The Face of Poverty in Nigeria is a publication compiling data and analysis that explores the poverty challenges Nigerians face today. The research project supported by the Rosa Luxemburg Foundation and the Yusuf Bala Usman Institute, expands on Usman’s seminal observation of the impending risks Nigeria faces in 1986 in his book Nigeria Against the IMF: The Home Market Strategy.
Dr Usman would be saddened but not surprised by the statistical and physical depth of poverty and misery Nigerians have sunk into since then. Based on focus interviews with 55 people, comprising 26 women and 29 men, within the ages of 30 to 73 across all regions of the country.
Majority of those interviewed were in the age category of 40 to 60, followed by those within ages 30 to 45, and about eight interviews above 61 years. The interviewees have varying degrees of education, occupations, ethnicities and are urban and rural dwellers.
Their responses while of generic importance as it puts into context the limits of their individual circumstances in view of the nation’s poor management but lays no claims to generalizable factual certainties. The findings are indicative of certain trends and conditions, useful insights that can shed light on the ways individuals in Nigeria cope with poverty. To determine the impact and level of poverty amongst Nigerians, the research focused on three parameters, food, shelter/housing and education.

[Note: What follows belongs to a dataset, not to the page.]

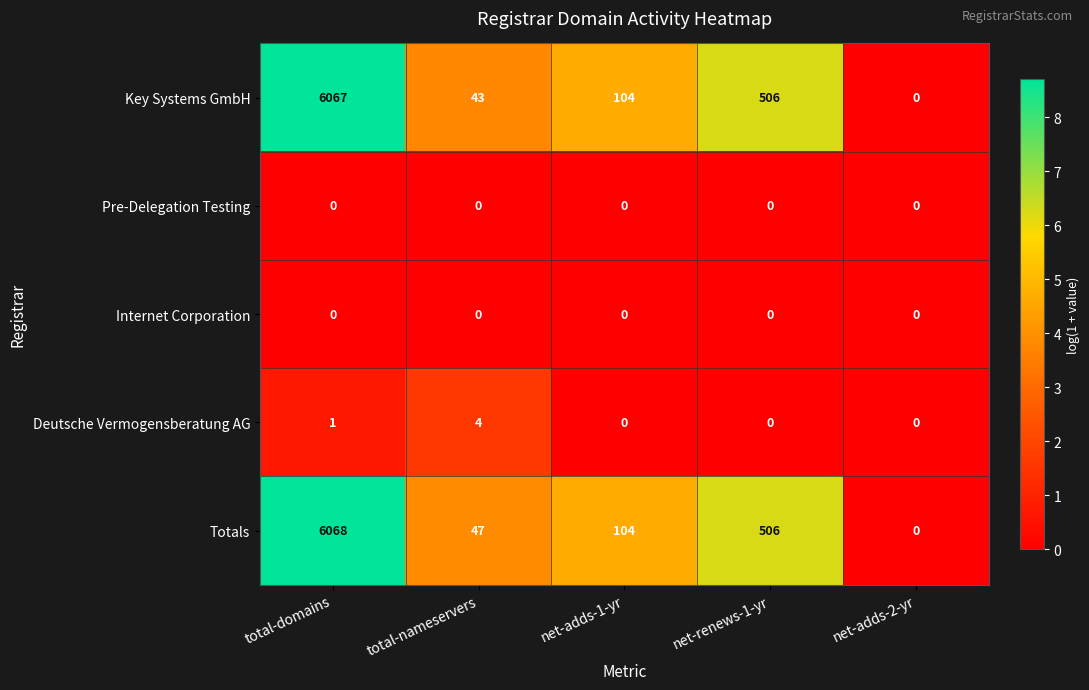

What is the spread (max minus min) of values at net-adds-1-yr?

104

Heart wrenching narratives from respondents show about 52 percent can afford two square meals a day, while 20 percent eat once to zero meal per day. Rising inflation since the onset of COVID 19 pandemic till date, an Abuja respondent decried, meant that N500 is practically meaningless in the market.

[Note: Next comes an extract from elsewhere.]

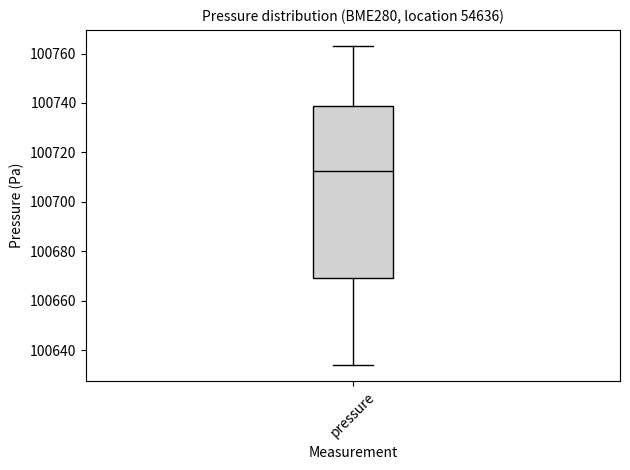

Where does the lower whisker of the box for pressure end on the y-axis? The values are not printed on the chart, so give them approximately, as read against the axis.

100634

For shelter, most of the interviewees live in homes that are congested, with inadequate facilities, substandard structures and oftentimes uncertainty over their occupancy. The structures vary from mud to zinc sheets or wood, uncompleted buildings and many of them without access to water or electricity, whether rented, self-owned, loaned or squatting, ‘sometimes with as many as nine persons or more in a room’ (p.51).
As for education, only 42 percent of respondents were able to educate all of their children to various educational levels, 11 percent have not sent any of their children to school, while others simply could not afford to. Besides endemic corruption, other causes of distress that fosters poverty in the country include effects of climate change on farming and herder communities, and land grabbing.
In the final chapters, the report recommended intensification of campaigns for child spacing to create better situation for the good health of women and children; improved and expanded education for girls and women; addressing desertification, soil erosion and other impacts of climate change, democratization of local institutions that will incorporate and give voice to the users of the land among others.
Drs Usman and Olusegun Osoba’s 1976 work titled The Minority Book and Draft Constitution for the Federal Republic of Nigeria highlights the urgent need to address poverty in Nigeria “lawlessness and corruption have become so pervasive and endemic in all sectors of state, society and economy that any strategy of change that is short of the ‘root and branch’ overthrow of the existing order is doomed to fail.
Rather than getting stuck in the negativity, The Face of Poverty in Nigeria should be the grim reality that galvanizes systemic change in the country.